*Exercise input*.
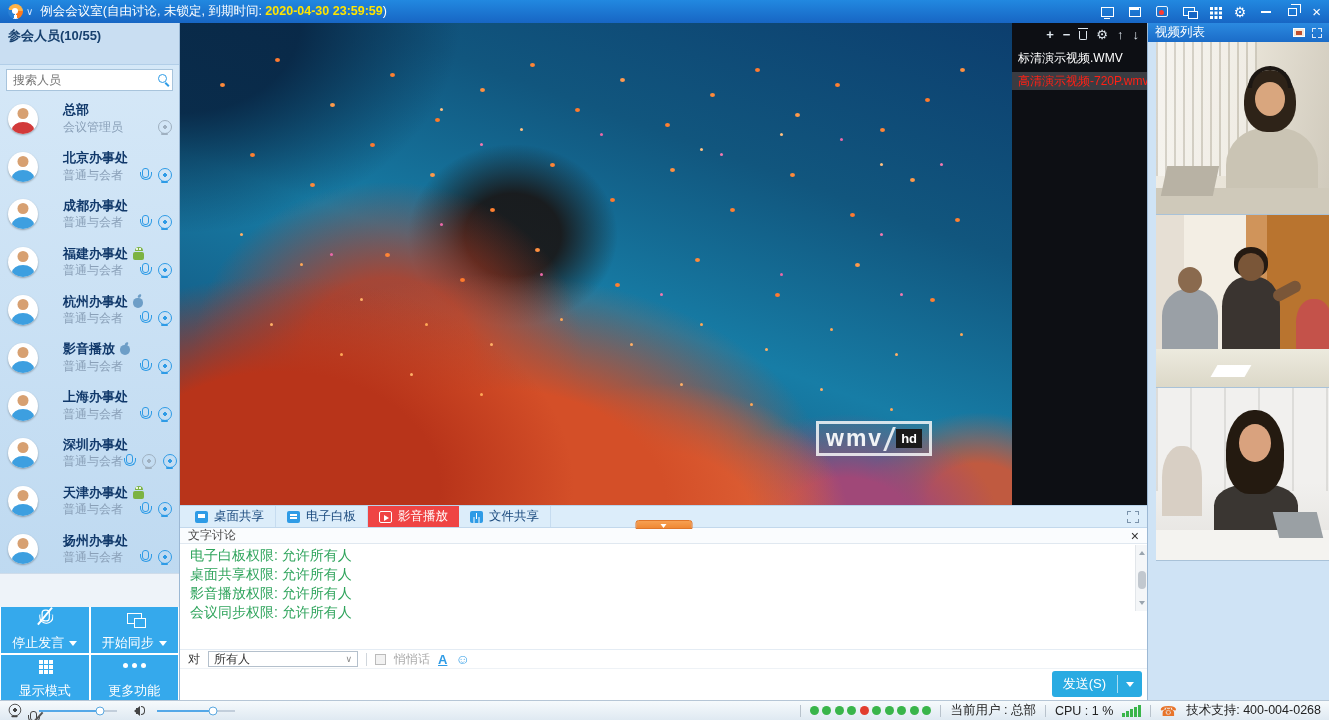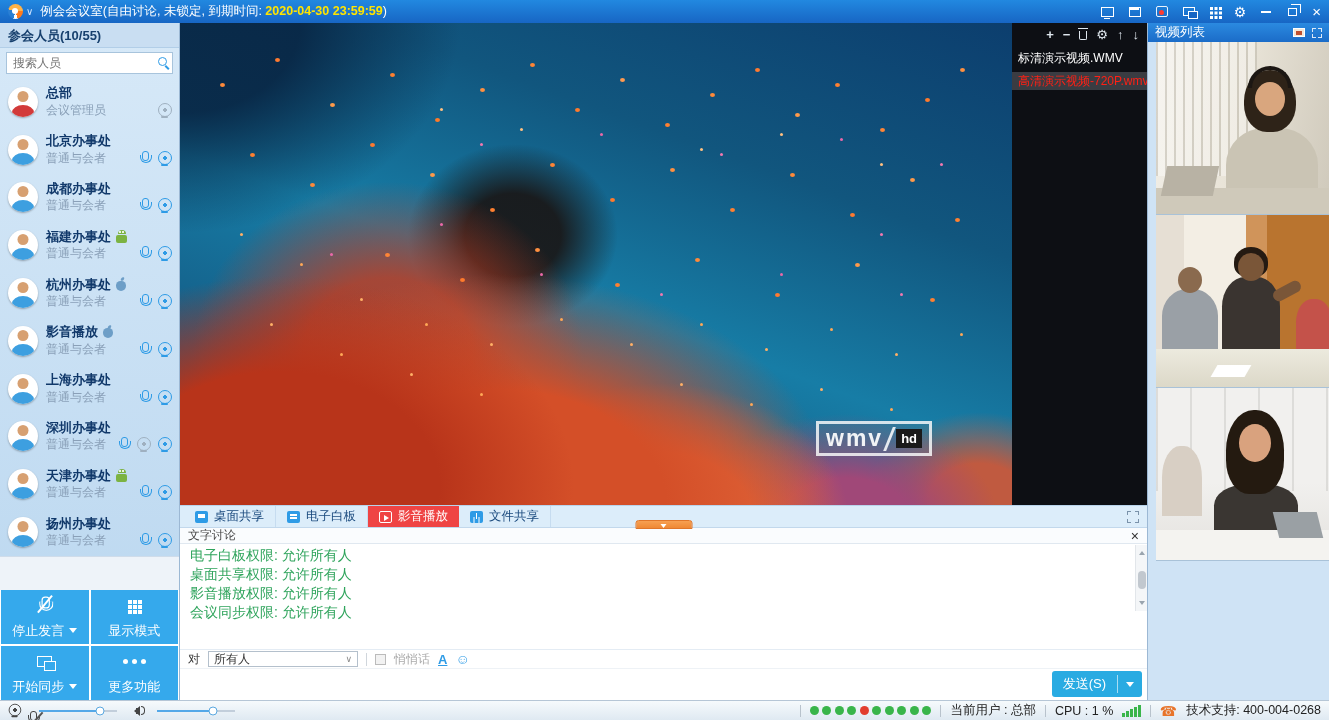--- a/index.html
+++ b/index.html
@@ -25,32 +25,32 @@
 .ti-sync::after{content:"";position:absolute;right:-4px;bottom:-4px;width:8px;height:6px;background:#1766c4;border:1.3px solid #fff}
 .ti-apps{width:3px;height:3px;background:#fff;box-shadow:4.5px 0 #fff,9px 0 #fff,0 4.5px #fff,4.5px 4.5px #fff,9px 4.5px #fff,0 9px #fff,4.5px 9px #fff,9px 9px #fff;margin:-6px 6px 0 0}
 .ti-gear{font-size:14px;color:#fff;line-height:1}
 .ti-min{width:10px;height:2px;background:#fff}
 .ti-max{width:9px;height:8px;border:1.3px solid #fff;position:relative;margin-left:2px}
 .ti-max::before{content:"";position:absolute;left:2.2px;top:-4.2px;width:9px;height:8px;border:1.3px solid #fff;border-bottom:none;border-left:none}
 .ti-close{font-size:15px;color:#fff;line-height:1}
 
 
 .sidebar{position:absolute;left:0;top:23px;width:180px;bottom:20px;background:linear-gradient(#d7e9f8,#b9d6ef);border-right:1px solid #9cb8d4;display:flex;flex-direction:column}
-.s-header{height:25px;line-height:25px;padding-left:8px;font-weight:bold;font-size:13px;color:#17406e;background:#c9def2;border-bottom:1px solid #b2cee8;flex:none}
+.s-header{height:42px;line-height:25px;padding-left:8px;font-weight:bold;font-size:13px;color:#17406e;background:#c9def2;border-bottom:1px solid #b2cee8;flex:none}
 .s-search{height:30px;padding:4px 6px;position:relative;flex:none}
 .s-search input{width:100%;height:22px;border:1px solid #a8c4dc;padding:0 26px 0 6px;font-size:12px;color:#333;background:#fff;outline:none}
 .ic-mag{position:absolute;right:12px;top:9px;width:9px;height:9px;border:1.6px solid #2e9be6;border-radius:50%}
 .ic-mag::after{content:"";position:absolute;left:7px;top:7px;width:5px;height:1.8px;background:#2e9be6;transform:rotate(45deg);transform-origin:0 0}
 .s-list{height:478px;flex:none}
 .prow{height:47.8px;display:flex;align-items:center;padding:0 8px}
 .avatar{width:30px;height:30px;border-radius:50%;background:#fff;position:relative;overflow:hidden;box-shadow:0 1px 2px rgba(0,0,0,.3);flex:none}
 .avatar::before{content:"";position:absolute;top:4px;left:50%;transform:translateX(-50%);width:11px;height:11px;border-radius:50%;background:#d7a071}
 .avatar::after{content:"";position:absolute;bottom:-3px;left:50%;transform:translateX(-50%);width:22px;height:15px;border-radius:50% 50% 0 0;background:#3d9fe0}
 .avatar.admin::after{background:#d23a3a}
-.pinfo{flex:1;margin-left:8px;min-width:0}
+.pinfo{flex:1;margin-left:25px;min-width:0}
 .l1{display:flex;align-items:center;gap:5px;height:16px}
 .pname{font-size:13px;font-weight:bold;color:#10386a;white-space:nowrap}
 .l2{display:flex;align-items:center;margin-top:1px;height:16px}
 .prole{font-size:12px;color:#8aa0b8;white-space:nowrap}
 .picons{margin-left:auto;display:flex;gap:8px;align-items:center}
 .ic-mic{width:11px;height:15px;position:relative;color:#2e9be6;flex:none}
 .ic-mic::before{content:"";position:absolute;left:3px;top:0;width:5px;height:8px;border:1.3px solid currentColor;border-radius:3px}
 .ic-mic::after{content:"";position:absolute;left:.5px;top:4px;width:10px;height:7px;border:1.3px solid currentColor;border-top:none;border-radius:0 0 6px 6px}
 .ic-cam{width:13px;height:15px;position:relative;color:#2e9be6;flex:none}
 .ic-cam::before{content:"";position:absolute;left:0;top:0;width:12px;height:12px;border:1.4px solid currentColor;border-radius:50%;background:radial-gradient(circle 2px at 50% 50%,currentColor 95%,transparent)}
@@ -441,33 +441,33 @@
             <span class="ic-mic" style="color:#fff"></span>
             <i class="slash"></i>
           </span>
         <span class="blabel-row">
             <span>停止发言</span>
             <i class="caret"></i>
           </span>
       </div>
       <div class="sbtn">
         <span class="bi">
-            <i class="bi-grid"></i>
-          </span>
-        <span class="blabel-row">
-            <span>显示模式</span>
-          </span>
-      </div>
-      <div class="sbtn">
-        <span class="bi">
             <i class="bi-sync"></i>
           </span>
         <span class="blabel-row">
             <span>开始同步</span>
             <i class="caret"></i>
+          </span>
+      </div>
+      <div class="sbtn">
+        <span class="bi">
+            <i class="bi-grid"></i>
+          </span>
+        <span class="blabel-row">
+            <span>显示模式</span>
           </span>
       </div>
       <div class="sbtn">
         <span class="bi">
             <i class="bi-more"></i>
           </span>
         <span class="blabel-row">
             <span>更多功能</span>
           </span>
       </div>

*Exercise brief*. Repeat the data exactly as given. Keep every picture out of the copy.

*Response box*.
--- a/index.html
+++ b/index.html
@@ -25,32 +25,32 @@
 .ti-sync::after{content:"";position:absolute;right:-4px;bottom:-4px;width:8px;height:6px;background:#1766c4;border:1.3px solid #fff}
 .ti-apps{width:3px;height:3px;background:#fff;box-shadow:4.5px 0 #fff,9px 0 #fff,0 4.5px #fff,4.5px 4.5px #fff,9px 4.5px #fff,0 9px #fff,4.5px 9px #fff,9px 9px #fff;margin:-6px 6px 0 0}
 .ti-gear{font-size:14px;color:#fff;line-height:1}
 .ti-min{width:10px;height:2px;background:#fff}
 .ti-max{width:9px;height:8px;border:1.3px solid #fff;position:relative;margin-left:2px}
 .ti-max::before{content:"";position:absolute;left:2.2px;top:-4.2px;width:9px;height:8px;border:1.3px solid #fff;border-bottom:none;border-left:none}
 .ti-close{font-size:15px;color:#fff;line-height:1}
 
 
 .sidebar{position:absolute;left:0;top:23px;width:180px;bottom:20px;background:linear-gradient(#d7e9f8,#b9d6ef);border-right:1px solid #9cb8d4;display:flex;flex-direction:column}
-.s-header{height:25px;line-height:25px;padding-left:8px;font-weight:bold;font-size:13px;color:#17406e;background:#c9def2;border-bottom:1px solid #b2cee8;flex:none}
+.s-header{height:42px;line-height:25px;padding-left:8px;font-weight:bold;font-size:13px;color:#17406e;background:#c9def2;border-bottom:1px solid #b2cee8;flex:none}
 .s-search{height:30px;padding:4px 6px;position:relative;flex:none}
 .s-search input{width:100%;height:22px;border:1px solid #a8c4dc;padding:0 26px 0 6px;font-size:12px;color:#333;background:#fff;outline:none}
 .ic-mag{position:absolute;right:12px;top:9px;width:9px;height:9px;border:1.6px solid #2e9be6;border-radius:50%}
 .ic-mag::after{content:"";position:absolute;left:7px;top:7px;width:5px;height:1.8px;background:#2e9be6;transform:rotate(45deg);transform-origin:0 0}
 .s-list{height:478px;flex:none}
 .prow{height:47.8px;display:flex;align-items:center;padding:0 8px}
 .avatar{width:30px;height:30px;border-radius:50%;background:#fff;position:relative;overflow:hidden;box-shadow:0 1px 2px rgba(0,0,0,.3);flex:none}
 .avatar::before{content:"";position:absolute;top:4px;left:50%;transform:translateX(-50%);width:11px;height:11px;border-radius:50%;background:#d7a071}
 .avatar::after{content:"";position:absolute;bottom:-3px;left:50%;transform:translateX(-50%);width:22px;height:15px;border-radius:50% 50% 0 0;background:#3d9fe0}
 .avatar.admin::after{background:#d23a3a}
-.pinfo{flex:1;margin-left:8px;min-width:0}
+.pinfo{flex:1;margin-left:25px;min-width:0}
 .l1{display:flex;align-items:center;gap:5px;height:16px}
 .pname{font-size:13px;font-weight:bold;color:#10386a;white-space:nowrap}
 .l2{display:flex;align-items:center;margin-top:1px;height:16px}
 .prole{font-size:12px;color:#8aa0b8;white-space:nowrap}
 .picons{margin-left:auto;display:flex;gap:8px;align-items:center}
 .ic-mic{width:11px;height:15px;position:relative;color:#2e9be6;flex:none}
 .ic-mic::before{content:"";position:absolute;left:3px;top:0;width:5px;height:8px;border:1.3px solid currentColor;border-radius:3px}
 .ic-mic::after{content:"";position:absolute;left:.5px;top:4px;width:10px;height:7px;border:1.3px solid currentColor;border-top:none;border-radius:0 0 6px 6px}
 .ic-cam{width:13px;height:15px;position:relative;color:#2e9be6;flex:none}
 .ic-cam::before{content:"";position:absolute;left:0;top:0;width:12px;height:12px;border:1.4px solid currentColor;border-radius:50%;background:radial-gradient(circle 2px at 50% 50%,currentColor 95%,transparent)}
@@ -441,33 +441,33 @@
             <span class="ic-mic" style="color:#fff"></span>
             <i class="slash"></i>
           </span>
         <span class="blabel-row">
             <span>停止发言</span>
             <i class="caret"></i>
           </span>
       </div>
       <div class="sbtn">
         <span class="bi">
-            <i class="bi-grid"></i>
-          </span>
-        <span class="blabel-row">
-            <span>显示模式</span>
-          </span>
-      </div>
-      <div class="sbtn">
-        <span class="bi">
             <i class="bi-sync"></i>
           </span>
         <span class="blabel-row">
             <span>开始同步</span>
             <i class="caret"></i>
+          </span>
+      </div>
+      <div class="sbtn">
+        <span class="bi">
+            <i class="bi-grid"></i>
+          </span>
+        <span class="blabel-row">
+            <span>显示模式</span>
           </span>
       </div>
       <div class="sbtn">
         <span class="bi">
             <i class="bi-more"></i>
           </span>
         <span class="blabel-row">
             <span>更多功能</span>
           </span>
       </div>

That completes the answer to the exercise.